▸ PAGE EXCERPT:
Opinion

Doug George-Kanentiio: Tecumseh never parted with the land





His name was Tecumseh, the Shooting Star, the Panther, born of the Tewa:kenha Nation, the Shawnees, ancient allies of the Rotinosionni, the Iroquois.

He was born into the Kispoko clan, the fighters-defenders, as descended from his father. He was a contemporary of the great military leader Blue Jacket, the man who led a Native alliance which inflicted the two greatest defeats on the US Army in history.

He was there when Red Jacket and Cornplanter were called to council then retreated to Seneca territory in shame when the Confederacy refused to join the grand alliance of Odawas, Shawnees, Anishnabe, Potawatomi, Miami and Mingo (those Iroquois living in the Ohio region).

He was the man most feared by the British and Americans, the one person who could have stopped the expansion of the United States into the continental midwest or frustrate the colonial plans of Great Britain in North America. He commanded respect wherever he went as well as apprehension among those who would make compromises with their aboriginal lands.

US presidents from Washington to Madison would have preferred him assassinated only to have him die in battle in October, 1813 after saving Canada from the Americans

He could not be bought, coerced, intimidated or threatened. He was loyal to his wife, a stable father to his children and a strong defender of his community. He refused alcohol although he had a keen sense of humour and was a brilliant orator.

Tecumseh was physically tough, a fighter of exceptional courage and a field commander whose tactics led to dozens of victories, often against superior forces. No man was ever asked to do a task Tecumseh would not do himself.

▸ THE DATA:
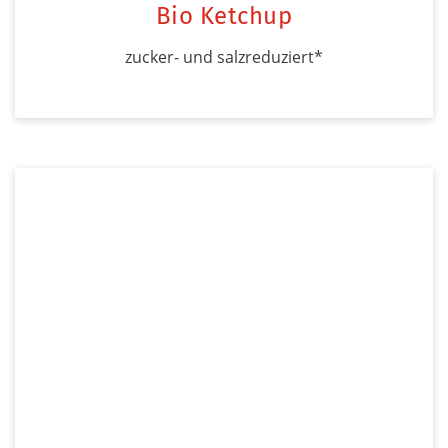
Bio Ketchup
zucker- und salzreduziert*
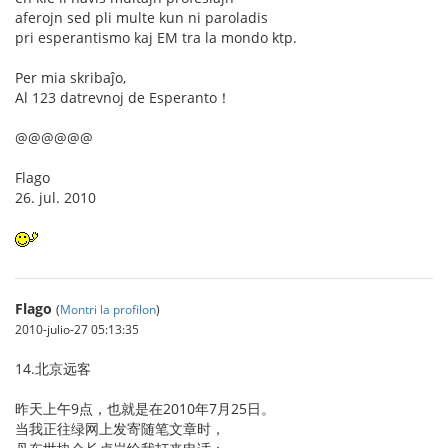
aferojn sed pli multe kun ni paroladis
pri esperantismo kaj EM tra la mondo ktp.
Per mia skribaĵo,
Al 123 datrevnoj de Esperanto！
@@@@@@
Flago
26. jul. 2010
Flago
(
Montri la profilon
)
2010-julio-27 05:13:35
14.北京远客
昨天上午9点，也就是在2010年7月25日。
当我正往绿网上发寄随笔文章时，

▸ EXERCISE TASKS:
1 > Reproduce everything in the opinion piece on Tecumseh from "He could not" down to "a brilliant orator.", word for word.
2 > Write out the entries word for word, from the line containing "aferojn sed pli multe kun ni paroladis" down to their very last line, including both.
The opinion piece on Tecumseh and the entries have nothing to do with each other.

▸ RESPONSES BY TASK:
1 >
He could not be bought, coerced, intimidated or threatened. He was loyal to his wife, a stable father to his children and a strong defender of his community. He refused alcohol although he had a keen sense of humour and was a brilliant orator.

2 >
aferojn sed pli multe kun ni paroladis
pri esperantismo kaj EM tra la mondo ktp.
Per mia skribaĵo,
Al 123 datrevnoj de Esperanto！
@@@@@@
Flago
26. jul. 2010
Flago
(
Montri la profilon
)
2010-julio-27 05:13:35
14.北京远客
昨天上午9点，也就是在2010年7月25日。
当我正往绿网上发寄随笔文章时，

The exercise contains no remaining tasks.